For years, the primary job of the C.I.A.’s
paramilitary officers in the country has been training the Afghan militias. The
C.I.A. has also used members of these indigenous militias to develop informant
networks and collect intelligence.
The American commandos — part of the
Pentagon’s Omega program, which lends Special Operations forces to the C.I.A. —
allow the Afghan militias to work together with conventional troops by calling
in airstrikes and medical evacuations.
In the past, the counterterrorism pursuit
teams have operated in Afghanistan’s southern provinces and near its
mountainous border with Pakistan in the northeast, sometimes even undertaking
raids to go after militants across the border. As the American military drew
down its presence in Afghanistan in 2014, the teams continued to conduct
missions in Afghan cities and in the surrounding countryside, and with greater
autonomy. The units have long had a wide run of the battlefield and have been
accused of indiscriminately killing Afghan civilians in raids and with
airstrikes.
“The American people don’t mind if there are
C.I.A. teams waging a covert war there,” said Ken Stiles, a former agency
counterterrorism officer. “They mind if there’s 50,000 U.S. troops there.”
Taliban-made bombs have been a persistent
problem for American and allied forces in Afghanistan. Over 16 years of war,
the Taliban, the affiliated Haqqani network and other militant groups have made
roadside bombs, or improvised explosive devices, their weapon of choice. They
serve as a relatively inexpensive and deadly counter to the United States’
overwhelming technological advantage in weaponry and surveillance.
The weapons have maimed thousands, including
American troops, Afghan soldiers and countless civilians. Of the roughly 5,700
attacks in the first three months of the year, more than 900 were from the
crude weapons, according to an American military report released this summer.

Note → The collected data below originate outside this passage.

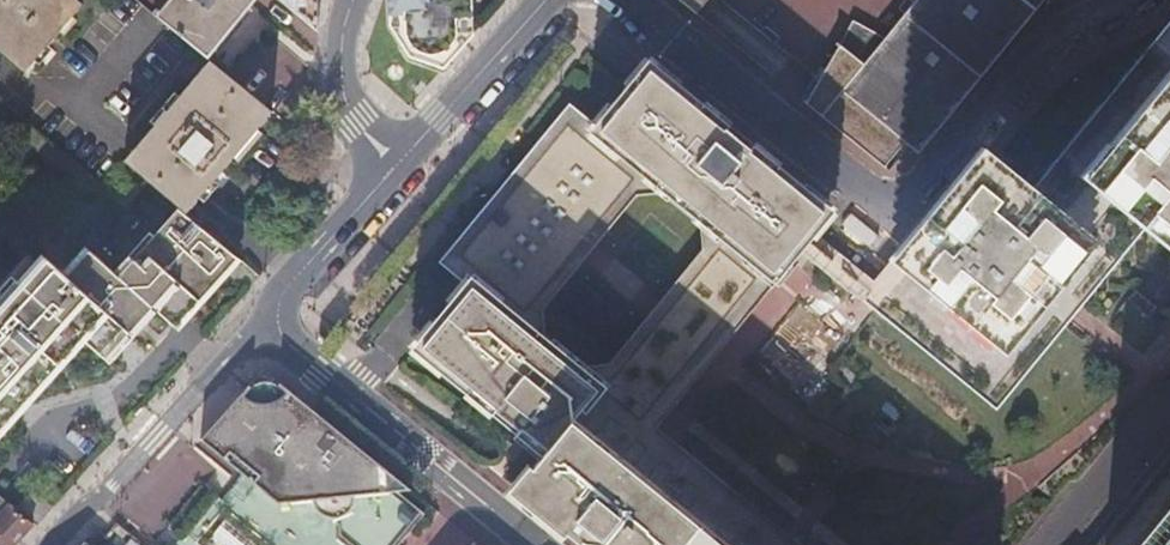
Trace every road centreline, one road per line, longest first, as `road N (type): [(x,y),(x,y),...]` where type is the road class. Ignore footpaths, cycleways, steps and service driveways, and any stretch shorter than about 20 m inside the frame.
road 1 (residential): [(276,315),(285,337),(317,368),(537,544)]
road 2 (residential): [(54,544),(276,315)]
road 3 (residential): [(399,164),(545,0)]
road 4 (residential): [(399,164),(283,293),(276,315)]
road 5 (residential): [(1047,544),(1147,420),(1169,404)]
road 6 (residential): [(399,164),(355,120),(343,90),(352,0)]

In recent months, the Taliban have begun to lean more heavily on suicide
vehicles packed with explosives, much as the Islamic State has in Iraq and
Syria.
One senior American official acknowledged
that the scope of the new directive would require more manpower, and that it
would take time to build up the number of officers and teams to carry out those
missions in Afghanistan. But the official insisted that the agency was
committed to using its new authority to ramp up its strikes in parallel with
increased military air and ground operations.
Mr. Pompeo said in his remarks in Texas that
Mr. Trump had authorized the agency to “take risks” in its efforts to combat
insurgents “as long as they made sense,” with an overall goal “to make the
C.I.A. faster and more aggressive.”
Those risks can be deadly. Since 2001, at
least 18 C.I.A. personnel have died in Afghanistan, a figure nearly on par with
those killed in Vietnam and Laos almost half a century ago. Seven of those
killed in Afghanistan were part of the Special Activities Division, including
three veteran officers who died last year in eastern Afghanistan.

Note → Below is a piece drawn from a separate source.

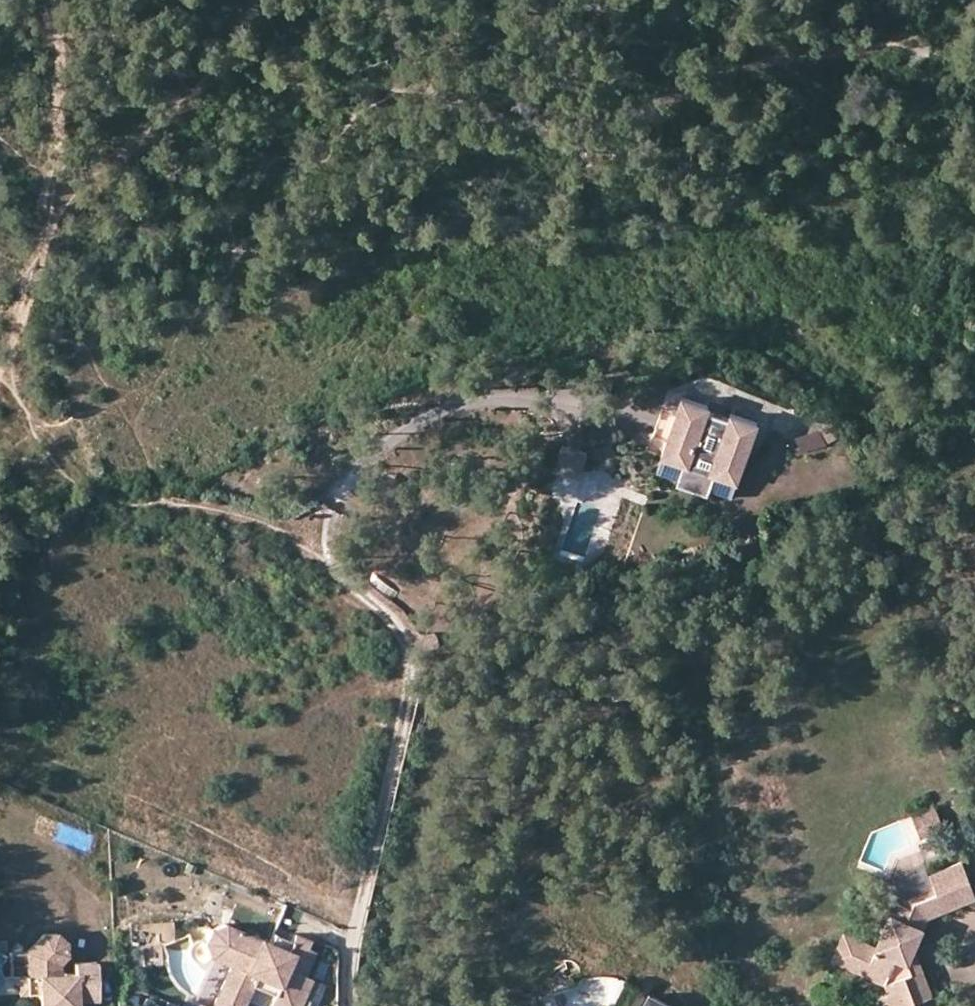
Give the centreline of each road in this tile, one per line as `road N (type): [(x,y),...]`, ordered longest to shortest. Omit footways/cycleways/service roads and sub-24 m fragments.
road 1 (track): [(870,62),(807,62),(584,126),(516,126),(419,95),(396,74),(379,0)]
road 2 (track): [(46,213),(189,94),(273,0)]
road 3 (track): [(974,178),(947,159),(910,84),(870,62)]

In announcing that the C.I.A. was dispatching
more officers into the field, Mr. Pompeo said, “If we are not out pushing the
envelope, the agency simply will not succeed.”
The change also comes during an increase in
violence in Afghanistan in recent months. Attacks on security forces and the
police, including at least three last week, have taken a heavy toll. A record
number of civilians, 1,662, were killed in the first half of the year, and
another 3,581 were wounded, according to the United Nations.